The OpenAI-Compatible Lie
"OpenAI-compatible" is not a contract. It is a sketch. Treating the sketch as a contract produced four completely different production failures from one shared shim — and the fix was to delete the shim.
Key Takeaways
- "OpenAI-compatible" describes wire format, not behavior. Wire-format compatibility is the easy part. Behavioral compatibility is the part that breaks production.
- A single shim that handles per-provider quirks globally cross-contaminates them. The DeepSeek hang fix broke Kimi. The Kimi workaround broke Gemini. The Gemini fix broke DeepSeek.
- The replacement is an explicit capability layer: each provider's quirk lives in its own file, gated to its own provider, never applied to any other.
- The same lesson applies to brokers, to data sources, to anything with heterogeneous behavior behind a homogeneous API. "Default" is a stance, not a fact — make the stance explicit or it will leak.
---
On the morning of 2026-06-12, four independent production issues landed on the Vibe-Trading issue tracker within ninety minutes of each other. DeepSeek runs were stuck on "Agent is working…" indefinitely (#208). Kimi rejected the client outright (#204). The UI never recovered after a stall (#195). And reached max iterations was masking empty model responses (#203). Four bugs. Four surfaces. Four different reproduction paths. One root cause, diagnosed in the same day, fixed in the same pull request: every OpenAI-compatible provider ran through a single shim that applied DeepSeek/Kimi/Gemini quirks globally and silently swallowed stream failures.
I want to walk through that day in detail because it is the cleanest case study I know for "wire-format compatibility is not behavioral compatibility." The lesson generalizes: anywhere you have a heterogeneous set of systems behind a homogeneous API, a single shim is a single point of cross-contamination. The fix is always to delete the shim and let each system's behavior be its own.
The single shim, in Vibe-Trading, was the OpenAI client wrapper used by LangChain.

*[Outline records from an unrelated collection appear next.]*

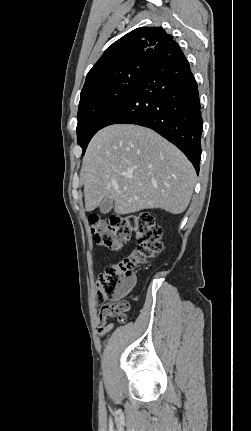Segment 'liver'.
<instances>
[{"label": "liver", "instance_id": "1", "mask_svg": "<svg viewBox=\"0 0 251 431\" xmlns=\"http://www.w3.org/2000/svg\"><path fill=\"white\" fill-rule=\"evenodd\" d=\"M85 210L106 197L124 215L160 208L180 214L188 207L196 173L186 156L151 129L114 124L98 131L83 158Z\"/></svg>", "mask_w": 251, "mask_h": 431}]
</instances>
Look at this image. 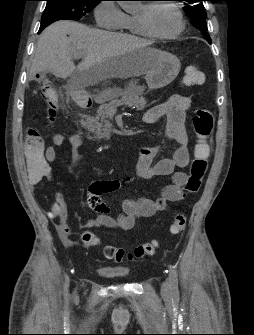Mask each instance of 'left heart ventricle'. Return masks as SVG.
I'll return each mask as SVG.
<instances>
[{"label": "left heart ventricle", "mask_w": 254, "mask_h": 335, "mask_svg": "<svg viewBox=\"0 0 254 335\" xmlns=\"http://www.w3.org/2000/svg\"><path fill=\"white\" fill-rule=\"evenodd\" d=\"M143 7L138 13L142 11ZM150 23L153 28L163 34L174 32L178 26L179 21L175 11L167 5L156 6L150 14Z\"/></svg>", "instance_id": "b2bd125f"}]
</instances>
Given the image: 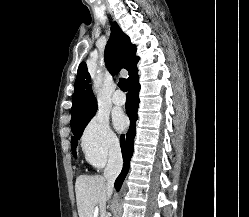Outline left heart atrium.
Returning a JSON list of instances; mask_svg holds the SVG:
<instances>
[{
  "label": "left heart atrium",
  "mask_w": 249,
  "mask_h": 217,
  "mask_svg": "<svg viewBox=\"0 0 249 217\" xmlns=\"http://www.w3.org/2000/svg\"><path fill=\"white\" fill-rule=\"evenodd\" d=\"M114 124L118 130L123 131L128 125V120L124 115L119 114L115 116Z\"/></svg>",
  "instance_id": "obj_1"
}]
</instances>
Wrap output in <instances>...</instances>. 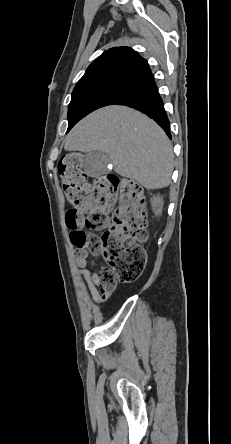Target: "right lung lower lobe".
Returning <instances> with one entry per match:
<instances>
[{
  "instance_id": "right-lung-lower-lobe-1",
  "label": "right lung lower lobe",
  "mask_w": 231,
  "mask_h": 444,
  "mask_svg": "<svg viewBox=\"0 0 231 444\" xmlns=\"http://www.w3.org/2000/svg\"><path fill=\"white\" fill-rule=\"evenodd\" d=\"M113 104L126 105L145 113L156 121L171 138L169 120L154 80L127 92Z\"/></svg>"
}]
</instances>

Every provider — DeepSeek, Kimi, Moonshot, Gemini via OpenAI-compatible, OpenRouter, GLM/Zhipu, Qwen, plus the obvious OpenAI and Anthropic paths — went through it. The shim did four things that turned out to be incompatible. It applied DeepSeek-specific reasoning-content replay to all providers (which broke Kimi). It set a single User-Agent header (which Kimi rejected). It captured Gemini thought signatures only on the in-memory path (which left dict-replayed history without the signature, breaking multi-turn tool calls). And it swallowed stream failures silently, falling back to a slow non-streaming call (which masked reached max iterations errors when the model returned nothing).
Each individual behavior was correct for the provider it was designed for. Each was wrong for every other provider. The bugs were not bugs in any single behavior — they were bugs in the architecture of "one shim handles all."
The four quirks, named
Let me name the four quirks explicitly, because they are general patterns that show up in any system with a homogeneous API and heterogeneous behavior behind it.
Quirk 1: The reasoning-content format is per-provider. DeepSeek, Kimi, and Qwen all support reasoning-mode outputs, but they emit the reasoning payload in different fields, with different replay rules, and with different policies on whether assistant-prefill handoff messages are accepted. A shim that captures reasoning as one canonical format will get two of three providers wrong. The fix, in Vibe-Trading, is reasoning capture and replay gated per-provider — Kimi's path is verified end-to-end against the live API on kimi-k2.6, with tool calls and strict multi-turn reasoning replay, but the same code path does not run for DeepSeek.
Quirk 2: The User-Agent header is a handshake. Some providers fingerprint the client by User-Agent and reject unknown strings. Kimi does this; DeepSeek does not. A shim that sets one header for all providers will be accepted by one and rejected by the other. The fix is a per-provider User-Agent override — MOONSHOT_USER_AGENT is exposed as an env var specifically because the Kimi path needs a different default than the OpenAI path.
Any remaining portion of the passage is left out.